(Items from a data source)
-------------------------

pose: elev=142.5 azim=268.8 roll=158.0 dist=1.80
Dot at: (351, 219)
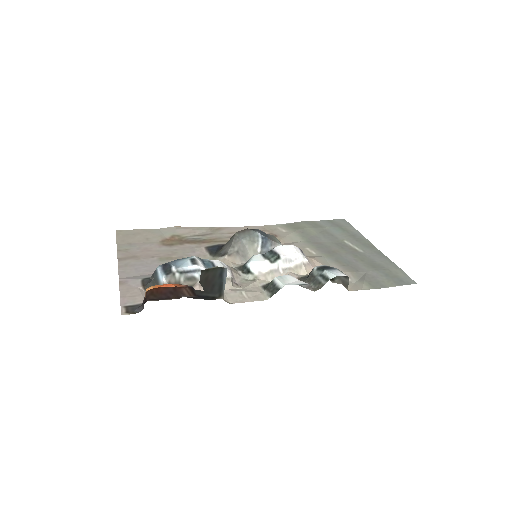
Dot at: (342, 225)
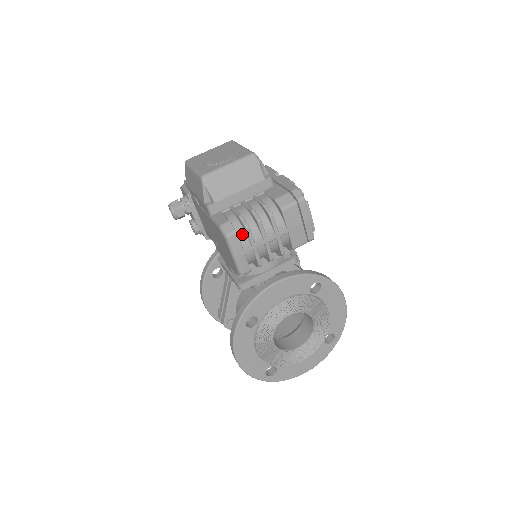
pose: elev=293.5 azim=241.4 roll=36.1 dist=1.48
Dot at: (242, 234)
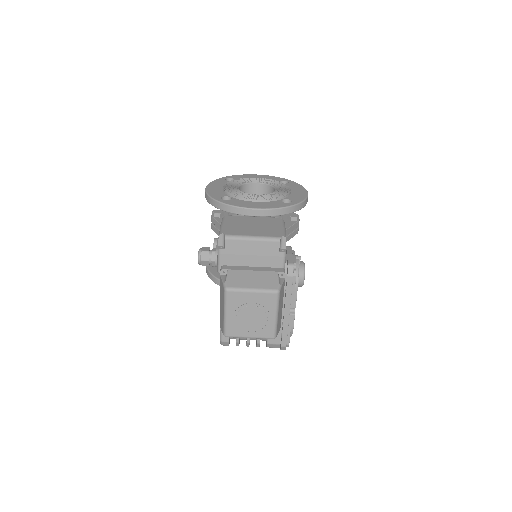
Dot at: occluded
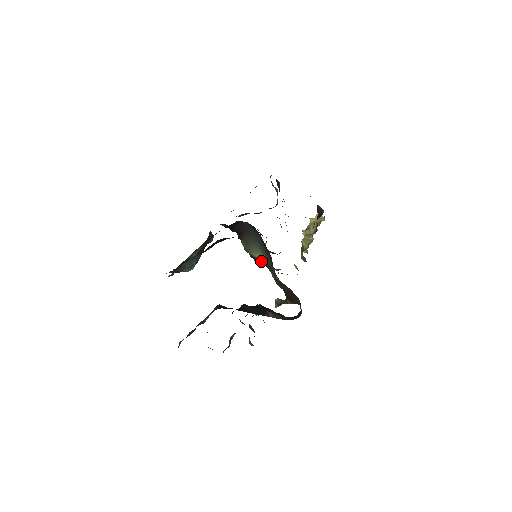
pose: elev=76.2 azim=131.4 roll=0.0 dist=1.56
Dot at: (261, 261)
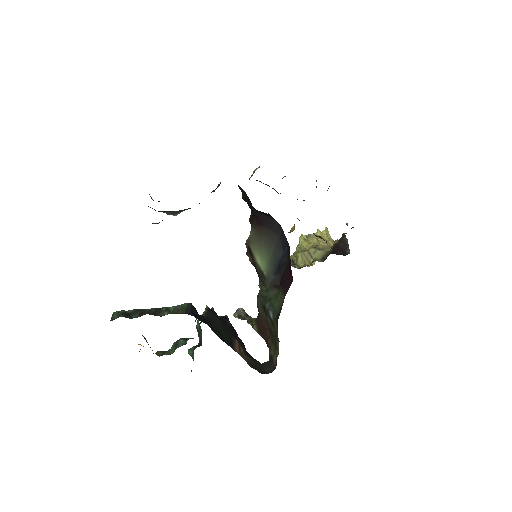
Dot at: (258, 267)
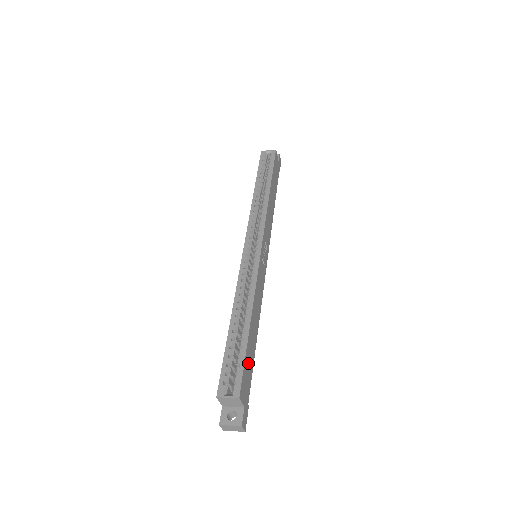
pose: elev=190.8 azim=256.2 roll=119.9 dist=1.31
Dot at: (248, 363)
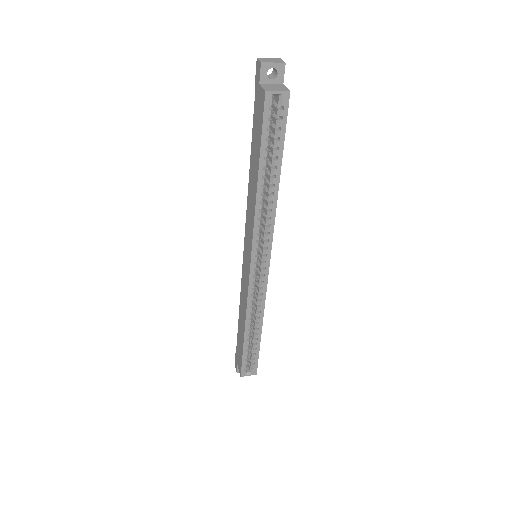
Dot at: occluded
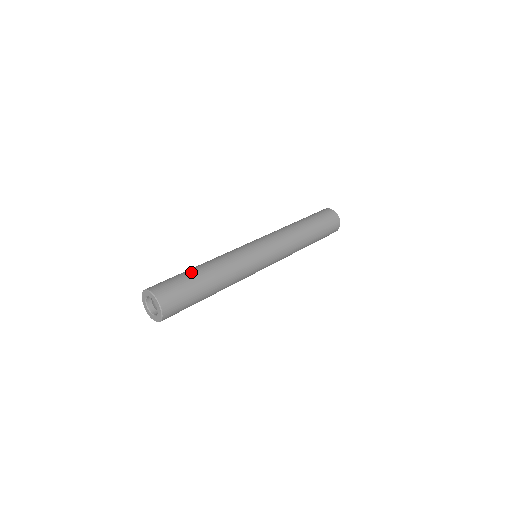
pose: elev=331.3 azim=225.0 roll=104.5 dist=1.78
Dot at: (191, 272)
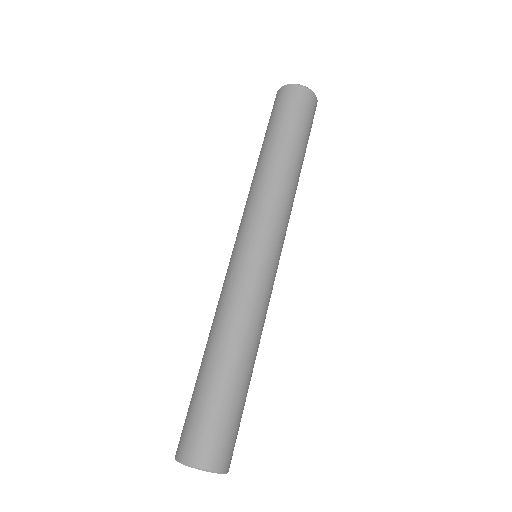
Dot at: (210, 382)
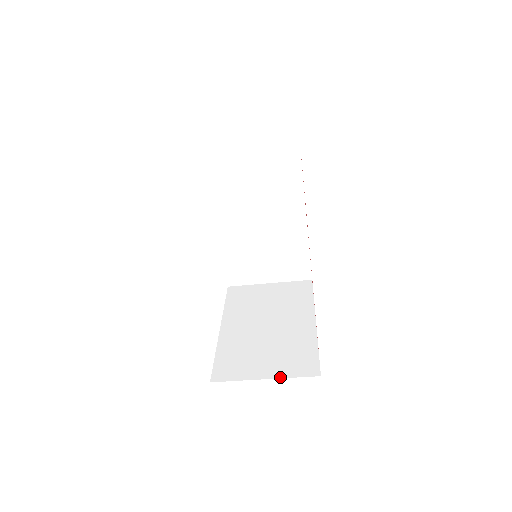
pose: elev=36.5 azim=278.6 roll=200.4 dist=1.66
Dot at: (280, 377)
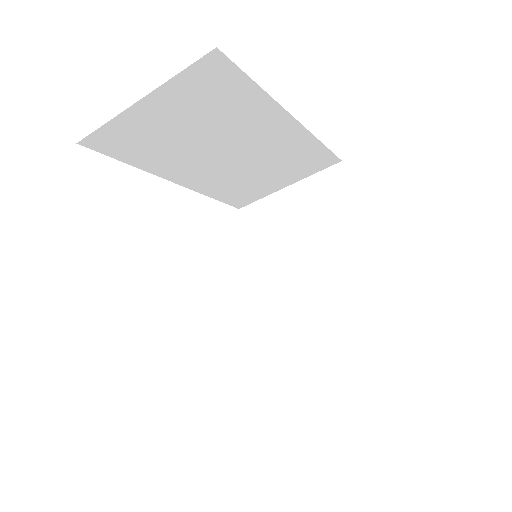
Dot at: (352, 357)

-------------------------

- _Instructions to follow_: Report each line of the listing that contains the string "elev", copying every such line in full.

- _Task solution_:
pose: elev=142.5 azim=268.8 roll=158.0 dist=1.80
pose: elev=293.5 azim=241.4 roll=36.1 dist=1.48
pose: elev=76.2 azim=131.4 roll=0.0 dist=1.56
pose: elev=190.8 azim=256.2 roll=119.9 dist=1.31
pose: elev=331.3 azim=225.0 roll=104.5 dist=1.78
pose: elev=36.5 azim=278.6 roll=200.4 dist=1.66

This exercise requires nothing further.